Web Scraping Techniques

1

Method 1 · The Basics

HTTP Request Node

The simplest way to grab data. Just point it at a URL and it fetches whatever's there — like sending someone to tapau your lunch.

Easy

How it works

The HTTP Request node sends a GET request to any URL and returns the raw response — HTML, JSON, XML, whatever. Think of it as typing a URL in your browser, but n8n reads the page for you. Great for public APIs and simple pages.

Best for

Fetching JSON from public APIs (weather, currency rates, stock prices)
Downloading CSV/Excel files from a URL
Grabbing raw HTML from simple, static pages

Schedule Trigger

→

HTTP Request

→

Process Data

Pro tip: Set the response format to "JSON" if the API returns JSON. For HTML pages, use "String" and pipe it to the HTML Extract node (Method 2).

2

Method 2 · CSS Selectors

HTTP Request + HTML Extract

Fetch a page, then surgically extract the exact pieces you want using CSS selectors. Like going to a buffet but only taking the prawns.

Easy

How it works

First, the HTTP Request node grabs the full HTML of a page. Then the HTML Extract node uses CSS selectors (like .price, h1, table tr) to pull out specific elements. You get clean, structured data from messy HTML.

Best for

Scraping product prices from e-commerce sites
Extracting article titles and links from news pages
Pulling table data (like exchange rates) from bank websites

Trigger

→

HTTP Request

→

HTML Extract

→

Google Sheets

How to find CSS selectors: Right-click any element on a website → "Inspect" → look at the class or ID. For example, a price might be .product-price or #main-price.

3

Method 3 · JavaScript Pages

Headless Browser (Puppeteer / Playwright)
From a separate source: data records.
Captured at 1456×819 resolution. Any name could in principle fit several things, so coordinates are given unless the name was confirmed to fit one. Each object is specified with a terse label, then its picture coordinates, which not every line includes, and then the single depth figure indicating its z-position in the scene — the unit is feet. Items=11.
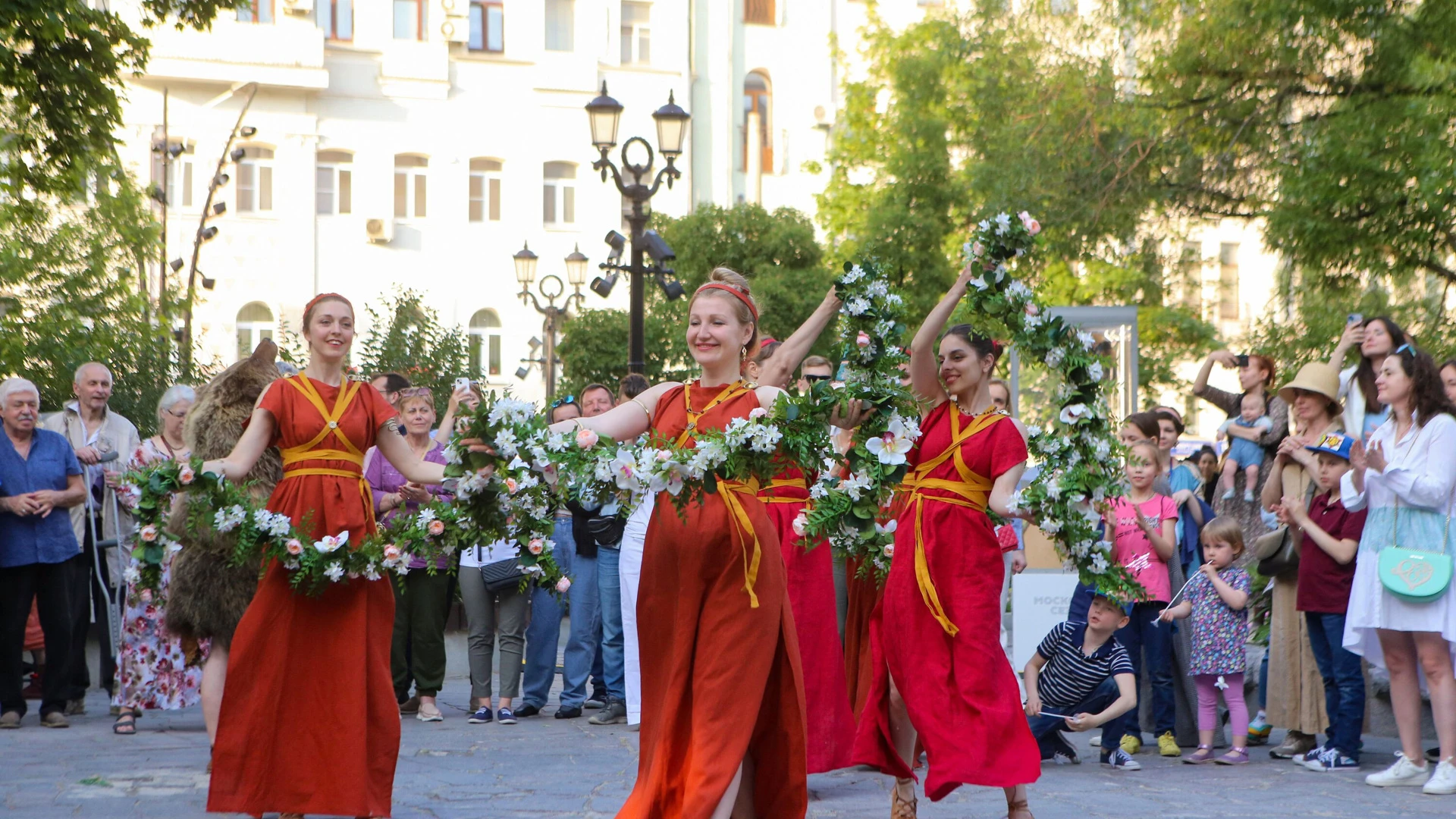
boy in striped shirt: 31.32
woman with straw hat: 32.40
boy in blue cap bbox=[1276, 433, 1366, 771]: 31.42
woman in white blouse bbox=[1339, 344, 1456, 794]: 29.27
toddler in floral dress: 32.71
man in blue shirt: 37.14
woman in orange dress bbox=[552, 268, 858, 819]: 20.33
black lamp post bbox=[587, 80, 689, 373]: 56.49
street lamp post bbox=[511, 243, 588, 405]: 103.65
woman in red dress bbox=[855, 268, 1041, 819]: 23.82
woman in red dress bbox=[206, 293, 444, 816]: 23.68
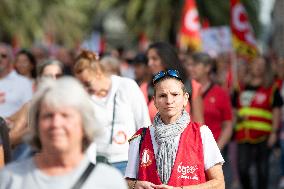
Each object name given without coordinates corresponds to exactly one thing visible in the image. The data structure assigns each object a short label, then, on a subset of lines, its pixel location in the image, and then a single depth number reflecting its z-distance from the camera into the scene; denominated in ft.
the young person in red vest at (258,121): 57.93
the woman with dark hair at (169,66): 38.61
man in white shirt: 46.41
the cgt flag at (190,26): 86.91
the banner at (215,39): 94.38
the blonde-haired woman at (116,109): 36.59
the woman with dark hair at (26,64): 57.93
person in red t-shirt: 46.99
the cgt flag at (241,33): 77.38
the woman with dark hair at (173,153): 27.89
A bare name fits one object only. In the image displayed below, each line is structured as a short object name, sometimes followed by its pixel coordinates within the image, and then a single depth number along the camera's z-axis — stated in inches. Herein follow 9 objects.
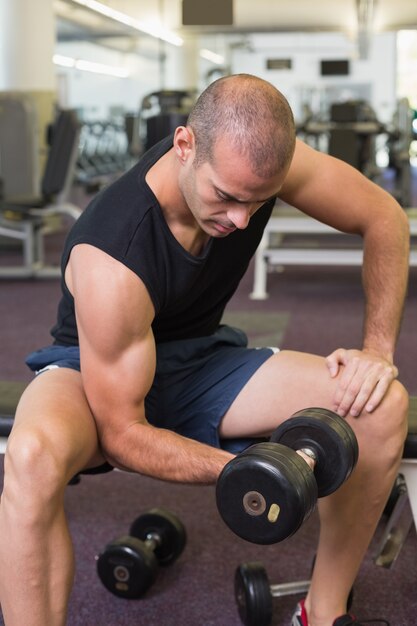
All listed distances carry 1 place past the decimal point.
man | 48.9
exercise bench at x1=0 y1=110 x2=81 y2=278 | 200.1
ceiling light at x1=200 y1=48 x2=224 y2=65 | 362.6
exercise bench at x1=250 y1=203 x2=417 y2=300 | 179.3
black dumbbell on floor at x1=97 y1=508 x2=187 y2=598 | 67.2
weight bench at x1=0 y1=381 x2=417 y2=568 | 58.3
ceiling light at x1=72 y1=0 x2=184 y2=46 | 264.8
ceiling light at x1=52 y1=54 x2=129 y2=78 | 400.5
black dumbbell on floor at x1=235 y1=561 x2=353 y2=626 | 62.4
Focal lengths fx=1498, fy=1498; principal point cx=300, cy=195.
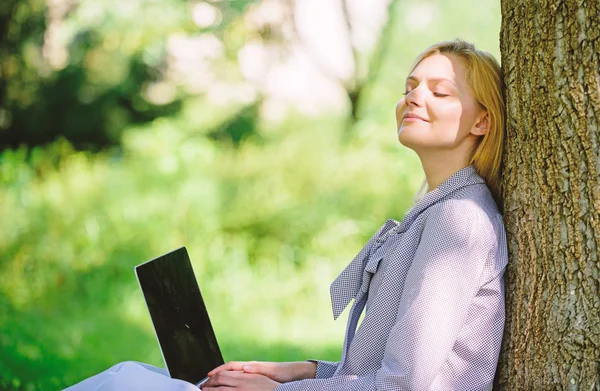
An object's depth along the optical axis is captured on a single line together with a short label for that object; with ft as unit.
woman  7.84
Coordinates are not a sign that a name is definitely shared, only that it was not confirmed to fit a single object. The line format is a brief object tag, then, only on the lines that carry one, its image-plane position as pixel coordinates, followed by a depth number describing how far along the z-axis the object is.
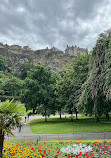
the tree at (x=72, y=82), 19.98
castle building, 149.06
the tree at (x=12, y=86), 56.12
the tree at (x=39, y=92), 24.11
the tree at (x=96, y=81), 15.05
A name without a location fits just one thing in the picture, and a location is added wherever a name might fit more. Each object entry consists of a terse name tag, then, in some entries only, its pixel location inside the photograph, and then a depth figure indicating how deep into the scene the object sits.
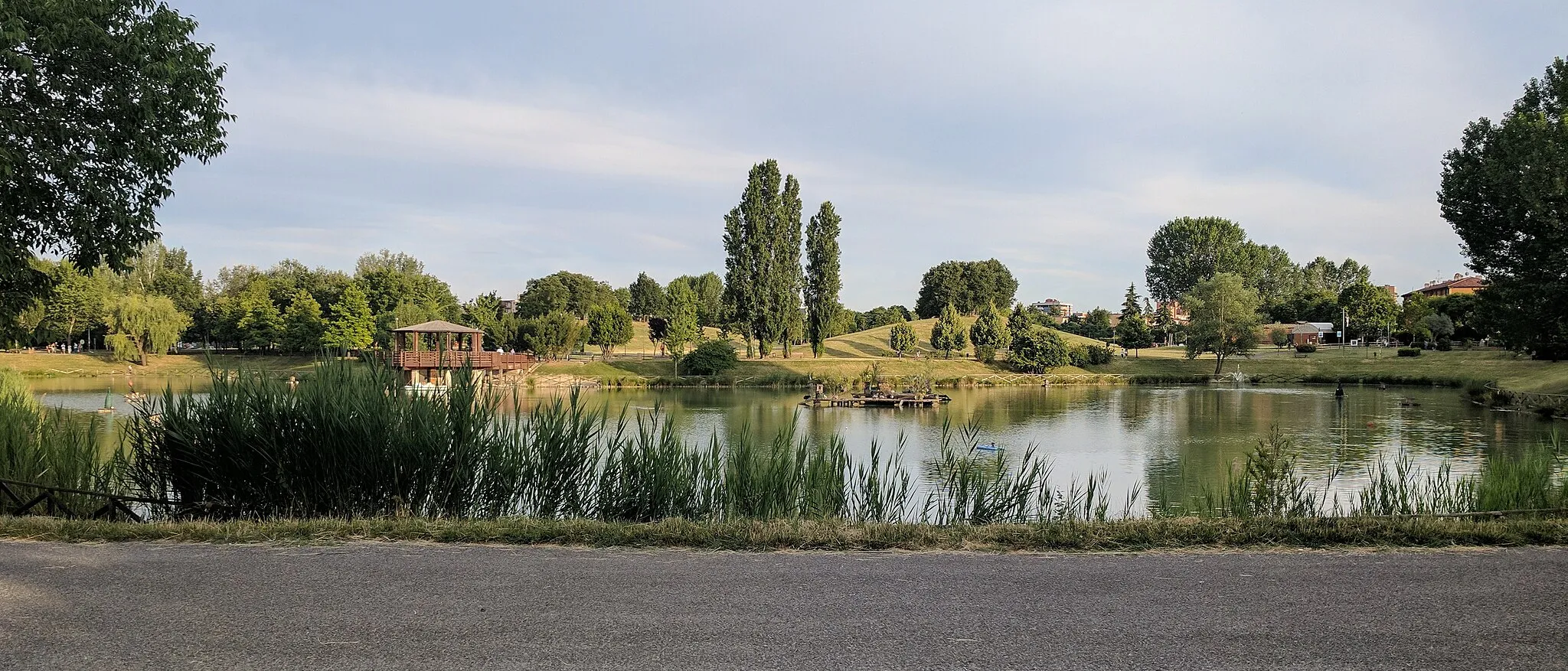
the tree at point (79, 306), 68.19
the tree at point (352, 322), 70.01
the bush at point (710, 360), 65.06
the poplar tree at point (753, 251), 65.19
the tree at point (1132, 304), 118.33
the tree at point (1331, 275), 131.12
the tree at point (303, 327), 71.56
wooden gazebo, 50.88
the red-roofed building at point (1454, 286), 103.86
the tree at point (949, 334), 80.06
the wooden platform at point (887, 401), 50.75
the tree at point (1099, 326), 111.25
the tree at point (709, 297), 107.38
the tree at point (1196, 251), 109.38
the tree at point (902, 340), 83.06
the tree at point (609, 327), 76.12
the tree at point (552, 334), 69.69
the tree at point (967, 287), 113.12
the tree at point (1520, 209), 28.98
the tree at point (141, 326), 65.56
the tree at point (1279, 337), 82.25
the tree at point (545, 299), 95.62
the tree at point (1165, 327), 100.94
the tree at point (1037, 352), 73.06
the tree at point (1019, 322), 77.72
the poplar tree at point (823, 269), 68.44
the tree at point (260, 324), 72.56
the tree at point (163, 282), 82.69
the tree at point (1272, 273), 110.75
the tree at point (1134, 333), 85.62
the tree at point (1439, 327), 71.88
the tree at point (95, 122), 8.91
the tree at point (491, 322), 74.93
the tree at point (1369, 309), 83.25
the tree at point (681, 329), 69.62
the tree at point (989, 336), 77.06
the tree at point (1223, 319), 71.44
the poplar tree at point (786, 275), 65.62
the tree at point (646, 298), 124.50
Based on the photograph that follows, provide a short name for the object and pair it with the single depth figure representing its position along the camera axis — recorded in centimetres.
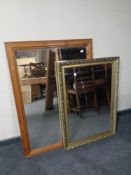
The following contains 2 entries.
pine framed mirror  193
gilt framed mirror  204
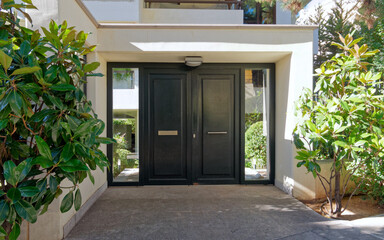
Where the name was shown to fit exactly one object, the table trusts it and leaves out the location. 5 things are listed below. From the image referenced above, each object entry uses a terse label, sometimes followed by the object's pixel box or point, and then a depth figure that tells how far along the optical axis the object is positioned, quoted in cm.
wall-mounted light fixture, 498
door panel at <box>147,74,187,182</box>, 544
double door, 544
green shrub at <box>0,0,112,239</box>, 175
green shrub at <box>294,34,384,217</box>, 346
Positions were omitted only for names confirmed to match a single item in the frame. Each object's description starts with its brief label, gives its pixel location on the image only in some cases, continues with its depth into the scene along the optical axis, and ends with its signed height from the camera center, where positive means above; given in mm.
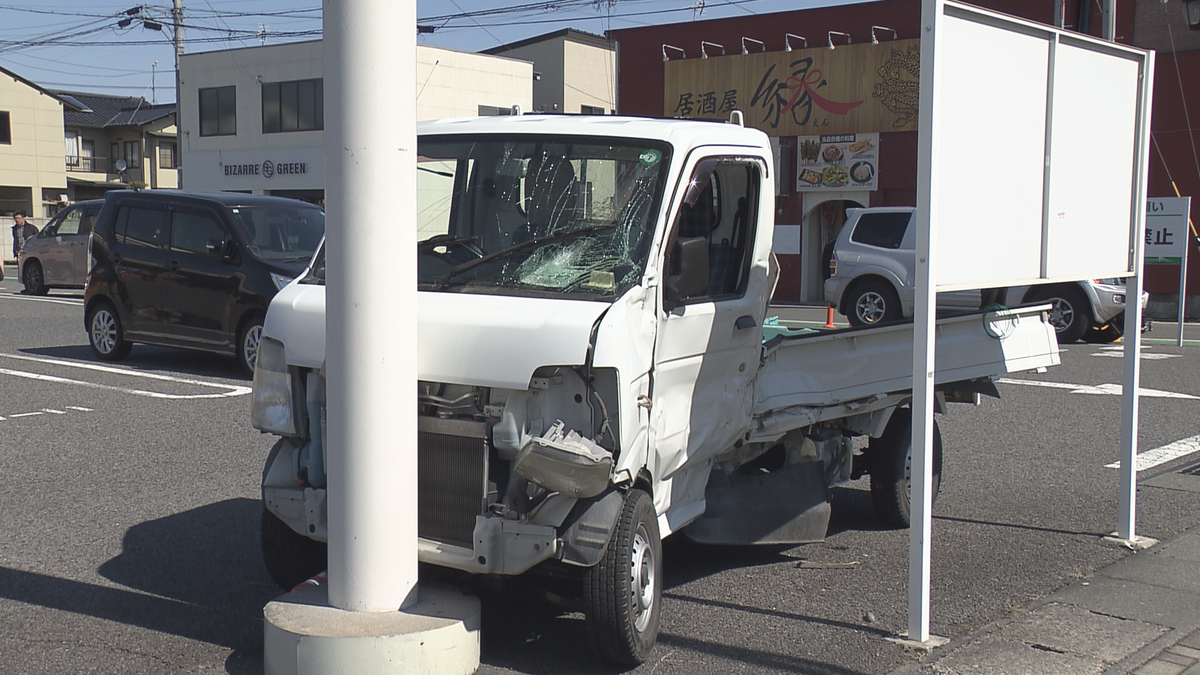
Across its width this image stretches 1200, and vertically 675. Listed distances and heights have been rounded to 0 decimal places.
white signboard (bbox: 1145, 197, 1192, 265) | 17125 +228
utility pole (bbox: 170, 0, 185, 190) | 39188 +7513
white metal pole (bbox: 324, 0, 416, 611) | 4188 -198
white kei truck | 4277 -574
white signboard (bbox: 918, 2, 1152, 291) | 4812 +443
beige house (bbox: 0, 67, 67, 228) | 52188 +4178
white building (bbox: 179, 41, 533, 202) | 44281 +5489
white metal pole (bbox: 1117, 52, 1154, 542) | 6398 -559
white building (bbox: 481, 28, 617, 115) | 50000 +7685
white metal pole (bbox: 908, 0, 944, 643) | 4605 -400
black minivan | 12109 -312
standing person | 28953 +223
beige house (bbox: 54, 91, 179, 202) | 61812 +4898
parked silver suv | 17375 -744
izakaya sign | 26547 +3818
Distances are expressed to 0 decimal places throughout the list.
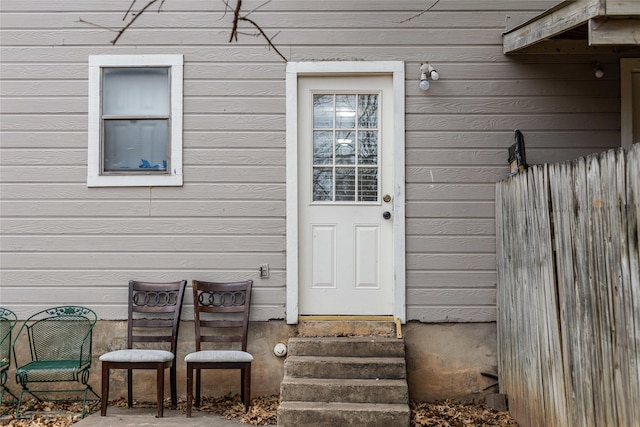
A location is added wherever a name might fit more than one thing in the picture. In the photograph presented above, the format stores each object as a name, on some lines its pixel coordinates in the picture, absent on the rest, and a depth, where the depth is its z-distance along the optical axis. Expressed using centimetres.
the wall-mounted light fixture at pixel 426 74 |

For those annoying pages that load content with JavaScript. This method opens a real browser in the background — the page thinks a human is visiting.

Advanced

How it works

Some websites load data dynamically with JavaScript — HTTP Request gets an empty page because the content hasn't rendered yet. A headless browser (like Puppeteer) actually runs the JavaScript, waits for the page to fully load, then extracts the data. It's like sending a robot to sit at a computer and browse for you.

Best for

Single-page apps (SPAs) built with React/Vue/Angular
Pages that require scrolling to load more content (infinite scroll)
Sites that need login or cookie acceptance before showing data

Trigger

→

Code Node
Puppeteer

→

Process & Store

When to use this: If Method 2 returns empty results or a blank page, the site probably uses JavaScript rendering. That's your cue to switch to a headless browser. You'll need Puppeteer or Playwright installed on your n8n server.

4

Method 4 · The Smart Way

Hidden API Discovery

Why scrape the HTML when the website is already fetching clean JSON from its own API? Find the hidden API and use it directly. Work smarter, not harder.

Medium

How it works

Most modern websites fetch data from a backend API. Open your browser's Network tab (F12 → Network → XHR/Fetch), browse the site normally, and watch the API calls fly by. Copy that API URL into n8n's HTTP Request node — boom, you get clean JSON without parsing any HTML. It's the cheat code of scraping.

Best for

E-commerce sites (product listings, reviews, inventory)
Social media data (posts, followers, engagement metrics)
Real estate listings, job boards, flight prices
Any site where you want structured data, not messy HTML

Trigger

→

HTTP Request
hidden API

→

Clean JSON!

How to find hidden APIs: Open DevTools (F12) → Network tab → filter by "Fetch/XHR" → browse the page → look for requests returning JSON. Right-click the request → "Copy as cURL" → paste into n8n's HTTP Request node using the "Import cURL" option.

5

Method 5 · The Gentleman's Way

RSS Feed Reader

The polite way to scrape. Many sites want you to take their data via RSS — it's structured, legal, and the server won't get mad at you.

Easy

How it works

RSS feeds are structured XML feeds that websites publish on purpose. n8n has a built-in RSS Read node that parses these feeds automatically. Just paste the RSS URL and you get titles, descriptions, dates, and links — no CSS selectors, no JavaScript, no drama. Check if a site has RSS by adding /feed or /rss to the URL.

Best for

News monitoring — track industry news from multiple sources
Blog aggregation — compile posts from competitor blogs
Job postings from career sites that offer RSS
Government announcements, tender notices, gazette updates

Schedule

→

RSS Read

→

Filter New

→

Send Alert

Combine with AI: Pipe RSS items into an AI Summarizer node to get a daily digest of industry news in plain English, then send it to Slack or Telegram. Your personal news assistant!